Enfant, je pensais que les seaux dits hygiéniques, ce qu'ils n'étaient guère, obéissaient aux mêmes coutumes que les humains, c'est-à-dire portaient des noms différenciés et bien distincts les uns des autres ; ainsi, celui qui était encore en usage dans les années soixante, à la conciergerie de la Chambre de Commerce de Sedan, s'appelait-il Jules ; et mon grand-père René prononçait chaque soir (du moins est-ce là mon souvenir) la phrase rituelle : « Il faut que j'aille vider Jules. » – et il y allait.
En grandissant, j'ai bien dû constater que la plupart des seaux hygiéniques de nos provinces, qu'ils fussent encore en service ou ne subsistassent plus que dans les mémoires, s'appelaient presque tous Jules – et je ne laissais pas de m'étonner de cette homonymie fraternelle. Ce n'est qu'hier que l'explication m'a été donnée, par Jean de La Varende, dans l'une des nouvelles de son recueil Heureux les humbles, paru en 1951 à l'enseigne de la librairie Plon.
Dans La Phœbé ou le dernier des galériens, récit se déroulant en 1760, l'écrivain nous informe que les forçats enchaînés à leur banc d'infamie se soulageaient dans un pot de fer, qui était rangé du côté de l'eau, sous les jambes du dernier rameur, lequel avait pour charge de le vider par-dessus bord lorsque cela s'avérait nécessaire. La Varende nous enseigne également que, un siècle avant son histoire, durant la Fronde, les galériens avaient eu l'idée gentiment blasphématoire de baptiser leur pot Mazarin, lequel n'était point fort aimé, ainsi que l'on sait. Comme nommer aussi clairement le cardinal pouvait se révéler hasardeux, y compris pour des forçats, le mazarin devint prudemment Jules.
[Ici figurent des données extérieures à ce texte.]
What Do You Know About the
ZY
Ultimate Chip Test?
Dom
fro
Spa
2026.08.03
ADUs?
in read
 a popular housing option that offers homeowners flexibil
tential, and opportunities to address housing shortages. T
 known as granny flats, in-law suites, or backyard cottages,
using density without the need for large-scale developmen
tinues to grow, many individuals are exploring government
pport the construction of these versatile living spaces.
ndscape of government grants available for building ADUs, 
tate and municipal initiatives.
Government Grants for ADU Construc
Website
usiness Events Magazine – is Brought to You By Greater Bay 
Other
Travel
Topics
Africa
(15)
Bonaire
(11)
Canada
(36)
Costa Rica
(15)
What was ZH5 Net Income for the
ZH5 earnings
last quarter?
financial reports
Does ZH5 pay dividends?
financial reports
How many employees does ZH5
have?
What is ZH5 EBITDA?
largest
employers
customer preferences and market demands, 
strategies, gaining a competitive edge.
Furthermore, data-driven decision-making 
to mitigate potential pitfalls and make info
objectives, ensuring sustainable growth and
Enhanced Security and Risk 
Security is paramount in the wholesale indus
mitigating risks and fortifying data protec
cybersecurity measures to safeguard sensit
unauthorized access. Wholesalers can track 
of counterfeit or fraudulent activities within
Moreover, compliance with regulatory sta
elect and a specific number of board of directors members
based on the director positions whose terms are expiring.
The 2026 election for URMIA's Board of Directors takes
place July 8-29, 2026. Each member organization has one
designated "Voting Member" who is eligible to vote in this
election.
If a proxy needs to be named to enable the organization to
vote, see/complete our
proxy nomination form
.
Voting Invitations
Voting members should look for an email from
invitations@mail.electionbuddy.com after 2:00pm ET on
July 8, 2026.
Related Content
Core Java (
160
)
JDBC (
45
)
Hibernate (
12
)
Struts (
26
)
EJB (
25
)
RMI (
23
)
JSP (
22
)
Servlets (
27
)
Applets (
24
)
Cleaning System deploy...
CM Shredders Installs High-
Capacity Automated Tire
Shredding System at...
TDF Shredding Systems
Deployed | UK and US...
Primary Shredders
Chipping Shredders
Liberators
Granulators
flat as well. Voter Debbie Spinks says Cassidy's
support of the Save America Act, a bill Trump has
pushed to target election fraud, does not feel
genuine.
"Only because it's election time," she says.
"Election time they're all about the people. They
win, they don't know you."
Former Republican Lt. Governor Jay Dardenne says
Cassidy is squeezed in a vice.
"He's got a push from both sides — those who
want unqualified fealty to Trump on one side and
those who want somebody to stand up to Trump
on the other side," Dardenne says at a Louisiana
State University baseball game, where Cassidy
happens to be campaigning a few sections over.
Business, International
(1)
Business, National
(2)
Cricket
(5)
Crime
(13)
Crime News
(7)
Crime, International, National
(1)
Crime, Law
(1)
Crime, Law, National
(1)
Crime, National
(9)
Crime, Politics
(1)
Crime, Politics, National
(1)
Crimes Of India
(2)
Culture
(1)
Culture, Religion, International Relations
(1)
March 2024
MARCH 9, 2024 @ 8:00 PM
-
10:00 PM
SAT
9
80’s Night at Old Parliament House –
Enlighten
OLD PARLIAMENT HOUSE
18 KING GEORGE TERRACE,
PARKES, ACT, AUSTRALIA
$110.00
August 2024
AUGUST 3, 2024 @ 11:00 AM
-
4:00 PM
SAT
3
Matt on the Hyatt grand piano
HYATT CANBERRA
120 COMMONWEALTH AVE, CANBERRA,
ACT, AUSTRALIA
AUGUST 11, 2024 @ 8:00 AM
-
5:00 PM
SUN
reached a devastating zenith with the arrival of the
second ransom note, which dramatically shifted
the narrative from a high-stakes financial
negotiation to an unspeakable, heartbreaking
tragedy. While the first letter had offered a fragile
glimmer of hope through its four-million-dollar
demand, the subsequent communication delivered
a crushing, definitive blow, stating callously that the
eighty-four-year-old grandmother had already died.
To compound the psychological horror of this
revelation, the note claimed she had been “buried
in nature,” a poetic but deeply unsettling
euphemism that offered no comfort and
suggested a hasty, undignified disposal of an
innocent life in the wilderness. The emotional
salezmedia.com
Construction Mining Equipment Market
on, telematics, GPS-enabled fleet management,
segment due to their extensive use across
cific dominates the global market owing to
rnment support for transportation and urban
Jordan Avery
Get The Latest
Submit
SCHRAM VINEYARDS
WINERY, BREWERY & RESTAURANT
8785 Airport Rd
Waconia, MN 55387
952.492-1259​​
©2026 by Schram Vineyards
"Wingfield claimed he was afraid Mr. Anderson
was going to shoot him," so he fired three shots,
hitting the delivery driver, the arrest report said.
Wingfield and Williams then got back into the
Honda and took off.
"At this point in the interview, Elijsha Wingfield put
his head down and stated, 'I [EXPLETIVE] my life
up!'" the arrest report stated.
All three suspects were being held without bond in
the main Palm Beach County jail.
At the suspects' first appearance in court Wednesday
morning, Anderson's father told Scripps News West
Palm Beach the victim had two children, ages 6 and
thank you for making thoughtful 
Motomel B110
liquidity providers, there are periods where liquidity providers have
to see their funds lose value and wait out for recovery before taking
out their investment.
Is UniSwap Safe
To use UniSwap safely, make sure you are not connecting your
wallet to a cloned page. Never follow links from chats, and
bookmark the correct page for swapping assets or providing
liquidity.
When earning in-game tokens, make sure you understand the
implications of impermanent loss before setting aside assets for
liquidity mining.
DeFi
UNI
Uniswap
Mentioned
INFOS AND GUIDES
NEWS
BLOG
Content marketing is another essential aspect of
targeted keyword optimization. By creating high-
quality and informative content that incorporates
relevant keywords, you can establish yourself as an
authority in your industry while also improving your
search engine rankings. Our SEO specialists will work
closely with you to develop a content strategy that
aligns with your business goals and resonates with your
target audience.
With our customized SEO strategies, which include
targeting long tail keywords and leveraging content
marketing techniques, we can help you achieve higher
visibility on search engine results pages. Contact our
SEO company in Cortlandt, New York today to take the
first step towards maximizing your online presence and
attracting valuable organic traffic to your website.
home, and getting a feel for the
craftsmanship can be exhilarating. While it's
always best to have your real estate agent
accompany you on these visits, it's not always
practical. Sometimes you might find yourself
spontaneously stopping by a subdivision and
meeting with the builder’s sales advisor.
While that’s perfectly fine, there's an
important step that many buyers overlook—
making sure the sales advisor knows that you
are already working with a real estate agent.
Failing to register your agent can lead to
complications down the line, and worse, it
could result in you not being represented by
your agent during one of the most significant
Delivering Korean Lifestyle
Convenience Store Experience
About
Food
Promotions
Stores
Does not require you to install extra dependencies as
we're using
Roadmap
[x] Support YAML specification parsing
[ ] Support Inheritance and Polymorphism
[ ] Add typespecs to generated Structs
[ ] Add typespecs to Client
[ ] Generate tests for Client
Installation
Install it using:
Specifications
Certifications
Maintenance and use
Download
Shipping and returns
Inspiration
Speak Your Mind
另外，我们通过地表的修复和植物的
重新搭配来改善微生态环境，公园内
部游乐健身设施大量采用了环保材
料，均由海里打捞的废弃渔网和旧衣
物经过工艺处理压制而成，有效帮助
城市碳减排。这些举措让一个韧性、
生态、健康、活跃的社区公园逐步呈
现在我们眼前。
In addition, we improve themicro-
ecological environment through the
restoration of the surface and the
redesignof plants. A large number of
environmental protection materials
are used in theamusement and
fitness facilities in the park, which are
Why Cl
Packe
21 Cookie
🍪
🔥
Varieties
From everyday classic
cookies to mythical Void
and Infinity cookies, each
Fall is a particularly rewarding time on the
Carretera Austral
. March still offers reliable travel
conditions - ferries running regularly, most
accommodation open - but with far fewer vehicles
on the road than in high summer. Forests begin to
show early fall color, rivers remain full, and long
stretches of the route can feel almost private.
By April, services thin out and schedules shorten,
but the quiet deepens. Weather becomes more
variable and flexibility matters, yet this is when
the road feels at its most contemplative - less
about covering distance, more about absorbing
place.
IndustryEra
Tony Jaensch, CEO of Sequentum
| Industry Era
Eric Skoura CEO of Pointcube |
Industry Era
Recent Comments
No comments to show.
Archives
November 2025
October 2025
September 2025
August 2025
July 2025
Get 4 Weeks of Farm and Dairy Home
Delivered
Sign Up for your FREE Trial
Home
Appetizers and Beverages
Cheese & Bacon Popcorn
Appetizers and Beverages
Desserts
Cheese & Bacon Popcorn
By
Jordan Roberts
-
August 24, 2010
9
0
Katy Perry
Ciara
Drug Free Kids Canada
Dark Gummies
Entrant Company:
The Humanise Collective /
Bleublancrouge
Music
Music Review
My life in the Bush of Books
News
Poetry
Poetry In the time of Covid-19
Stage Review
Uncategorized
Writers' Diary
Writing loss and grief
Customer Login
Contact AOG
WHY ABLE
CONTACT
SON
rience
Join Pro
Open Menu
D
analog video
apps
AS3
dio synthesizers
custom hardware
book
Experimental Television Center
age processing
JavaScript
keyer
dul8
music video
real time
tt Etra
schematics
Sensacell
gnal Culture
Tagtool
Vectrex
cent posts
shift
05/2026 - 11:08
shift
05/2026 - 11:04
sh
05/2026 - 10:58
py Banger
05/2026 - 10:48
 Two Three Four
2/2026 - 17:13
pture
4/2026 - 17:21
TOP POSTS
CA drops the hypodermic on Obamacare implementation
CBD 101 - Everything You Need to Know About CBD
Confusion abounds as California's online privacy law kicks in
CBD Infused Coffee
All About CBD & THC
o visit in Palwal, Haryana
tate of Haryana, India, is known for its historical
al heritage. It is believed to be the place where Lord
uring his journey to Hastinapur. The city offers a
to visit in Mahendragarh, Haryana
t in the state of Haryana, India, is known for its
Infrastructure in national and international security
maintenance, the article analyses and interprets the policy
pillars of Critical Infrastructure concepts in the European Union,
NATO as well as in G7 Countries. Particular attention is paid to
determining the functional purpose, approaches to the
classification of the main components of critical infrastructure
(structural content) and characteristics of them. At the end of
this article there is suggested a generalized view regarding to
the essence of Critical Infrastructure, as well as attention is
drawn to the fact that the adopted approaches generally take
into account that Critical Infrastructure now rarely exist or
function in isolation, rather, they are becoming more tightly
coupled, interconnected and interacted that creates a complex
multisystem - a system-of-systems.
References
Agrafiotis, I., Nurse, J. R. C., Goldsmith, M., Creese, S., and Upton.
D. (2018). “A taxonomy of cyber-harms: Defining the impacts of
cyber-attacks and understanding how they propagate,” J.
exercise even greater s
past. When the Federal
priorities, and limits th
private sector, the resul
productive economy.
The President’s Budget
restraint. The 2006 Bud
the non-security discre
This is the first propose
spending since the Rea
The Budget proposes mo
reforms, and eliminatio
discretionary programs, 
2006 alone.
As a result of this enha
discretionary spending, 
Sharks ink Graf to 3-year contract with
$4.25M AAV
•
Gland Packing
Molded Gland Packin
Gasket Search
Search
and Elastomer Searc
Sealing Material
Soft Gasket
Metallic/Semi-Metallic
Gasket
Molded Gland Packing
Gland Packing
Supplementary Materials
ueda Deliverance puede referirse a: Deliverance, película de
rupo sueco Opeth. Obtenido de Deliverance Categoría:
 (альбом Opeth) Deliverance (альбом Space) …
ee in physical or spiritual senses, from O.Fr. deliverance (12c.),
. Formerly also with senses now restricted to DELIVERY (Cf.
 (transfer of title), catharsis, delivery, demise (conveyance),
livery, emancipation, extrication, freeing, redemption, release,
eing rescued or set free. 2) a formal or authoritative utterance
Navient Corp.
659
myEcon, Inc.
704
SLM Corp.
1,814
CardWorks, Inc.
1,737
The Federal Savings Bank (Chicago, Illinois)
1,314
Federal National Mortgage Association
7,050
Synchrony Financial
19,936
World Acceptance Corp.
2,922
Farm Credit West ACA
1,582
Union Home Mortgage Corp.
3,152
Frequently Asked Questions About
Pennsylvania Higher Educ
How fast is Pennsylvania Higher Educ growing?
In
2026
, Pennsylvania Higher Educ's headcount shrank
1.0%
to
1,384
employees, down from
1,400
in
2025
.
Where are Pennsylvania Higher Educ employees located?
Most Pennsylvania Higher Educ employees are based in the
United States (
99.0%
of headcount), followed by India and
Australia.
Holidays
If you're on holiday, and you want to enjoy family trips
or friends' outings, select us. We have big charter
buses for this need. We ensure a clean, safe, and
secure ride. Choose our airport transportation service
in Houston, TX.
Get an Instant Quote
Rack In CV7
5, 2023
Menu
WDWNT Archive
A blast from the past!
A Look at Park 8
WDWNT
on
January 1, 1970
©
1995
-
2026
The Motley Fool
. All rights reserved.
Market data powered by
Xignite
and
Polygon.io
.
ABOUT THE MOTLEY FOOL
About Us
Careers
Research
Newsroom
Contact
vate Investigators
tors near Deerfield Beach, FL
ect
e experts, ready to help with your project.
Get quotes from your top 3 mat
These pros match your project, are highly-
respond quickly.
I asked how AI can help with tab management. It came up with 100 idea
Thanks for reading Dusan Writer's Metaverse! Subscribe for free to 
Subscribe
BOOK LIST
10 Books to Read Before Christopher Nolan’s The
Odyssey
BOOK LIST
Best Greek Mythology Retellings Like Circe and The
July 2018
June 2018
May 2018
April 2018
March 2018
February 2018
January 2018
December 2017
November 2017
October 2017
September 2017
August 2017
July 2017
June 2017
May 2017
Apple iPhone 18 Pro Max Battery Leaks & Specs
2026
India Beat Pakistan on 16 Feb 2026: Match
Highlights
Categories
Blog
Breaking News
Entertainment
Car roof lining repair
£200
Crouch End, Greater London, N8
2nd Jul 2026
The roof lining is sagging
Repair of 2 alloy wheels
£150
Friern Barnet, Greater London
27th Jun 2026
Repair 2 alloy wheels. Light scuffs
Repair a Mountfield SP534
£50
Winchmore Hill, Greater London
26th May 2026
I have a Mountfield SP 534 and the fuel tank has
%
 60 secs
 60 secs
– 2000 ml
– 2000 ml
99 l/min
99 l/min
La Varende conclut ce paragraphe en précisant que ce nom « est encore employé dans beaucoup de ports, et mêmes aux campagnes de l'Ouest ». Je puis donc lui assurer que, à l'époque où il écrivait cela, et encore un peu ultérieurement, Jules vivait également aux marches de l'Est, pas loin des boucles de la Meuse, par la grâce de René tout au moins.